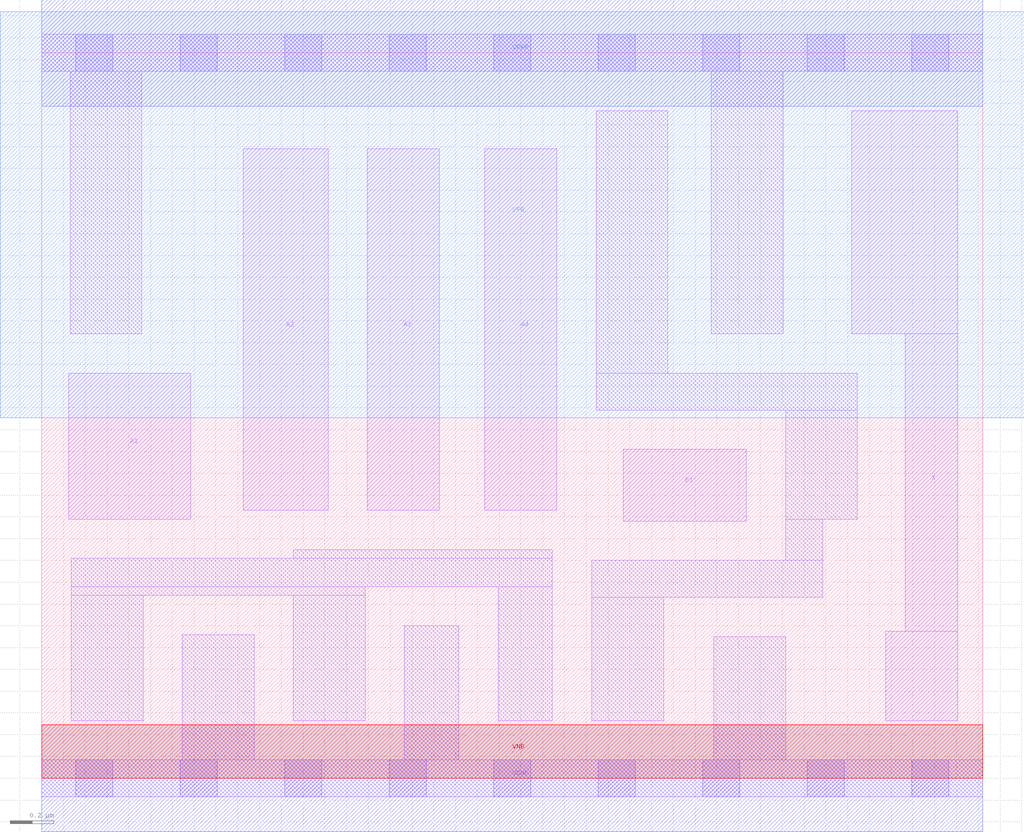
<source format=lef>
# Copyright 2020 The SkyWater PDK Authors
#
# Licensed under the Apache License, Version 2.0 (the "License");
# you may not use this file except in compliance with the License.
# You may obtain a copy of the License at
#
#     https://www.apache.org/licenses/LICENSE-2.0
#
# Unless required by applicable law or agreed to in writing, software
# distributed under the License is distributed on an "AS IS" BASIS,
# WITHOUT WARRANTIES OR CONDITIONS OF ANY KIND, either express or implied.
# See the License for the specific language governing permissions and
# limitations under the License.
#
# SPDX-License-Identifier: Apache-2.0

VERSION 5.7 ;
  NOWIREEXTENSIONATPIN ON ;
  DIVIDERCHAR "/" ;
  BUSBITCHARS "[]" ;
MACRO sky130_fd_sc_lp__o41a_lp
  CLASS CORE ;
  FOREIGN sky130_fd_sc_lp__o41a_lp ;
  ORIGIN  0.000000  0.000000 ;
  SIZE  4.320000 BY  3.330000 ;
  SYMMETRY X Y R90 ;
  SITE unit ;
  PIN A1
    ANTENNAGATEAREA  0.313000 ;
    DIRECTION INPUT ;
    USE SIGNAL ;
    PORT
      LAYER li1 ;
        RECT 0.125000 1.190000 0.685000 1.860000 ;
    END
  END A1
  PIN A2
    ANTENNAGATEAREA  0.313000 ;
    DIRECTION INPUT ;
    USE SIGNAL ;
    PORT
      LAYER li1 ;
        RECT 0.925000 1.230000 1.315000 2.890000 ;
    END
  END A2
  PIN A3
    ANTENNAGATEAREA  0.313000 ;
    DIRECTION INPUT ;
    USE SIGNAL ;
    PORT
      LAYER li1 ;
        RECT 1.495000 1.230000 1.825000 2.890000 ;
    END
  END A3
  PIN A4
    ANTENNAGATEAREA  0.313000 ;
    DIRECTION INPUT ;
    USE SIGNAL ;
    PORT
      LAYER li1 ;
        RECT 2.035000 1.230000 2.365000 2.890000 ;
    END
  END A4
  PIN B1
    ANTENNAGATEAREA  0.313000 ;
    DIRECTION INPUT ;
    USE SIGNAL ;
    PORT
      LAYER li1 ;
        RECT 2.670000 1.180000 3.235000 1.510000 ;
    END
  END B1
  PIN X
    ANTENNADIFFAREA  0.404700 ;
    DIRECTION OUTPUT ;
    USE SIGNAL ;
    PORT
      LAYER li1 ;
        RECT 3.720000 2.040000 4.205000 3.065000 ;
        RECT 3.875000 0.265000 4.205000 0.675000 ;
        RECT 3.965000 0.675000 4.205000 2.040000 ;
    END
  END X
  PIN VGND
    DIRECTION INOUT ;
    USE GROUND ;
    PORT
      LAYER met1 ;
        RECT 0.000000 -0.245000 4.320000 0.245000 ;
    END
  END VGND
  PIN VNB
    DIRECTION INOUT ;
    USE GROUND ;
    PORT
      LAYER pwell ;
        RECT 0.000000 0.000000 4.320000 0.245000 ;
    END
  END VNB
  PIN VPB
    DIRECTION INOUT ;
    USE POWER ;
    PORT
      LAYER nwell ;
        RECT -0.190000 1.655000 4.510000 3.520000 ;
    END
  END VPB
  PIN VPWR
    DIRECTION INOUT ;
    USE POWER ;
    PORT
      LAYER met1 ;
        RECT 0.000000 3.085000 4.320000 3.575000 ;
    END
  END VPWR
  OBS
    LAYER li1 ;
      RECT 0.000000 -0.085000 4.320000 0.085000 ;
      RECT 0.000000  3.245000 4.320000 3.415000 ;
      RECT 0.130000  2.040000 0.460000 3.245000 ;
      RECT 0.135000  0.265000 0.465000 0.840000 ;
      RECT 0.135000  0.840000 1.485000 0.880000 ;
      RECT 0.135000  0.880000 2.345000 1.010000 ;
      RECT 0.645000  0.085000 0.975000 0.660000 ;
      RECT 1.155000  0.265000 1.485000 0.840000 ;
      RECT 1.155000  1.010000 2.345000 1.050000 ;
      RECT 1.665000  0.085000 1.915000 0.700000 ;
      RECT 2.095000  0.265000 2.345000 0.880000 ;
      RECT 2.525000  0.265000 2.855000 0.830000 ;
      RECT 2.525000  0.830000 3.585000 1.000000 ;
      RECT 2.545000  1.690000 3.745000 1.860000 ;
      RECT 2.545000  1.860000 2.875000 3.065000 ;
      RECT 3.075000  2.040000 3.405000 3.245000 ;
      RECT 3.085000  0.085000 3.415000 0.650000 ;
      RECT 3.415000  1.000000 3.585000 1.190000 ;
      RECT 3.415000  1.190000 3.745000 1.690000 ;
    LAYER mcon ;
      RECT 0.155000 -0.085000 0.325000 0.085000 ;
      RECT 0.155000  3.245000 0.325000 3.415000 ;
      RECT 0.635000 -0.085000 0.805000 0.085000 ;
      RECT 0.635000  3.245000 0.805000 3.415000 ;
      RECT 1.115000 -0.085000 1.285000 0.085000 ;
      RECT 1.115000  3.245000 1.285000 3.415000 ;
      RECT 1.595000 -0.085000 1.765000 0.085000 ;
      RECT 1.595000  3.245000 1.765000 3.415000 ;
      RECT 2.075000 -0.085000 2.245000 0.085000 ;
      RECT 2.075000  3.245000 2.245000 3.415000 ;
      RECT 2.555000 -0.085000 2.725000 0.085000 ;
      RECT 2.555000  3.245000 2.725000 3.415000 ;
      RECT 3.035000 -0.085000 3.205000 0.085000 ;
      RECT 3.035000  3.245000 3.205000 3.415000 ;
      RECT 3.515000 -0.085000 3.685000 0.085000 ;
      RECT 3.515000  3.245000 3.685000 3.415000 ;
      RECT 3.995000 -0.085000 4.165000 0.085000 ;
      RECT 3.995000  3.245000 4.165000 3.415000 ;
  END
END sky130_fd_sc_lp__o41a_lp
END LIBRARY

</source>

Work required: Omit every picture while transcribing the records above exactly.

Solution for this exercise:
<source format=lef>
# Copyright 2020 The SkyWater PDK Authors
#
# Licensed under the Apache License, Version 2.0 (the "License");
# you may not use this file except in compliance with the License.
# You may obtain a copy of the License at
#
#     https://www.apache.org/licenses/LICENSE-2.0
#
# Unless required by applicable law or agreed to in writing, software
# distributed under the License is distributed on an "AS IS" BASIS,
# WITHOUT WARRANTIES OR CONDITIONS OF ANY KIND, either express or implied.
# See the License for the specific language governing permissions and
# limitations under the License.
#
# SPDX-License-Identifier: Apache-2.0

VERSION 5.7 ;
  NOWIREEXTENSIONATPIN ON ;
  DIVIDERCHAR "/" ;
  BUSBITCHARS "[]" ;
MACRO sky130_fd_sc_lp__o41a_lp
  CLASS CORE ;
  FOREIGN sky130_fd_sc_lp__o41a_lp ;
  ORIGIN  0.000000  0.000000 ;
  SIZE  4.320000 BY  3.330000 ;
  SYMMETRY X Y R90 ;
  SITE unit ;
  PIN A1
    ANTENNAGATEAREA  0.313000 ;
    DIRECTION INPUT ;
    USE SIGNAL ;
    PORT
      LAYER li1 ;
        RECT 0.125000 1.190000 0.685000 1.860000 ;
    END
  END A1
  PIN A2
    ANTENNAGATEAREA  0.313000 ;
    DIRECTION INPUT ;
    USE SIGNAL ;
    PORT
      LAYER li1 ;
        RECT 0.925000 1.230000 1.315000 2.890000 ;
    END
  END A2
  PIN A3
    ANTENNAGATEAREA  0.313000 ;
    DIRECTION INPUT ;
    USE SIGNAL ;
    PORT
      LAYER li1 ;
        RECT 1.495000 1.230000 1.825000 2.890000 ;
    END
  END A3
  PIN A4
    ANTENNAGATEAREA  0.313000 ;
    DIRECTION INPUT ;
    USE SIGNAL ;
    PORT
      LAYER li1 ;
        RECT 2.035000 1.230000 2.365000 2.890000 ;
    END
  END A4
  PIN B1
    ANTENNAGATEAREA  0.313000 ;
    DIRECTION INPUT ;
    USE SIGNAL ;
    PORT
      LAYER li1 ;
        RECT 2.670000 1.180000 3.235000 1.510000 ;
    END
  END B1
  PIN X
    ANTENNADIFFAREA  0.404700 ;
    DIRECTION OUTPUT ;
    USE SIGNAL ;
    PORT
      LAYER li1 ;
        RECT 3.720000 2.040000 4.205000 3.065000 ;
        RECT 3.875000 0.265000 4.205000 0.675000 ;
        RECT 3.965000 0.675000 4.205000 2.040000 ;
    END
  END X
  PIN VGND
    DIRECTION INOUT ;
    USE GROUND ;
    PORT
      LAYER met1 ;
        RECT 0.000000 -0.245000 4.320000 0.245000 ;
    END
  END VGND
  PIN VNB
    DIRECTION INOUT ;
    USE GROUND ;
    PORT
      LAYER pwell ;
        RECT 0.000000 0.000000 4.320000 0.245000 ;
    END
  END VNB
  PIN VPB
    DIRECTION INOUT ;
    USE POWER ;
    PORT
      LAYER nwell ;
        RECT -0.190000 1.655000 4.510000 3.520000 ;
    END
  END VPB
  PIN VPWR
    DIRECTION INOUT ;
    USE POWER ;
    PORT
      LAYER met1 ;
        RECT 0.000000 3.085000 4.320000 3.575000 ;
    END
  END VPWR
  OBS
    LAYER li1 ;
      RECT 0.000000 -0.085000 4.320000 0.085000 ;
      RECT 0.000000  3.245000 4.320000 3.415000 ;
      RECT 0.130000  2.040000 0.460000 3.245000 ;
      RECT 0.135000  0.265000 0.465000 0.840000 ;
      RECT 0.135000  0.840000 1.485000 0.880000 ;
      RECT 0.135000  0.880000 2.345000 1.010000 ;
      RECT 0.645000  0.085000 0.975000 0.660000 ;
      RECT 1.155000  0.265000 1.485000 0.840000 ;
      RECT 1.155000  1.010000 2.345000 1.050000 ;
      RECT 1.665000  0.085000 1.915000 0.700000 ;
      RECT 2.095000  0.265000 2.345000 0.880000 ;
      RECT 2.525000  0.265000 2.855000 0.830000 ;
      RECT 2.525000  0.830000 3.585000 1.000000 ;
      RECT 2.545000  1.690000 3.745000 1.860000 ;
      RECT 2.545000  1.860000 2.875000 3.065000 ;
      RECT 3.075000  2.040000 3.405000 3.245000 ;
      RECT 3.085000  0.085000 3.415000 0.650000 ;
      RECT 3.415000  1.000000 3.585000 1.190000 ;
      RECT 3.415000  1.190000 3.745000 1.690000 ;
    LAYER mcon ;
      RECT 0.155000 -0.085000 0.325000 0.085000 ;
      RECT 0.155000  3.245000 0.325000 3.415000 ;
      RECT 0.635000 -0.085000 0.805000 0.085000 ;
      RECT 0.635000  3.245000 0.805000 3.415000 ;
      RECT 1.115000 -0.085000 1.285000 0.085000 ;
      RECT 1.115000  3.245000 1.285000 3.415000 ;
      RECT 1.595000 -0.085000 1.765000 0.085000 ;
      RECT 1.595000  3.245000 1.765000 3.415000 ;
      RECT 2.075000 -0.085000 2.245000 0.085000 ;
      RECT 2.075000  3.245000 2.245000 3.415000 ;
      RECT 2.555000 -0.085000 2.725000 0.085000 ;
      RECT 2.555000  3.245000 2.725000 3.415000 ;
      RECT 3.035000 -0.085000 3.205000 0.085000 ;
      RECT 3.035000  3.245000 3.205000 3.415000 ;
      RECT 3.515000 -0.085000 3.685000 0.085000 ;
      RECT 3.515000  3.245000 3.685000 3.415000 ;
      RECT 3.995000 -0.085000 4.165000 0.085000 ;
      RECT 3.995000  3.245000 4.165000 3.415000 ;
  END
END sky130_fd_sc_lp__o41a_lp
END LIBRARY

</source>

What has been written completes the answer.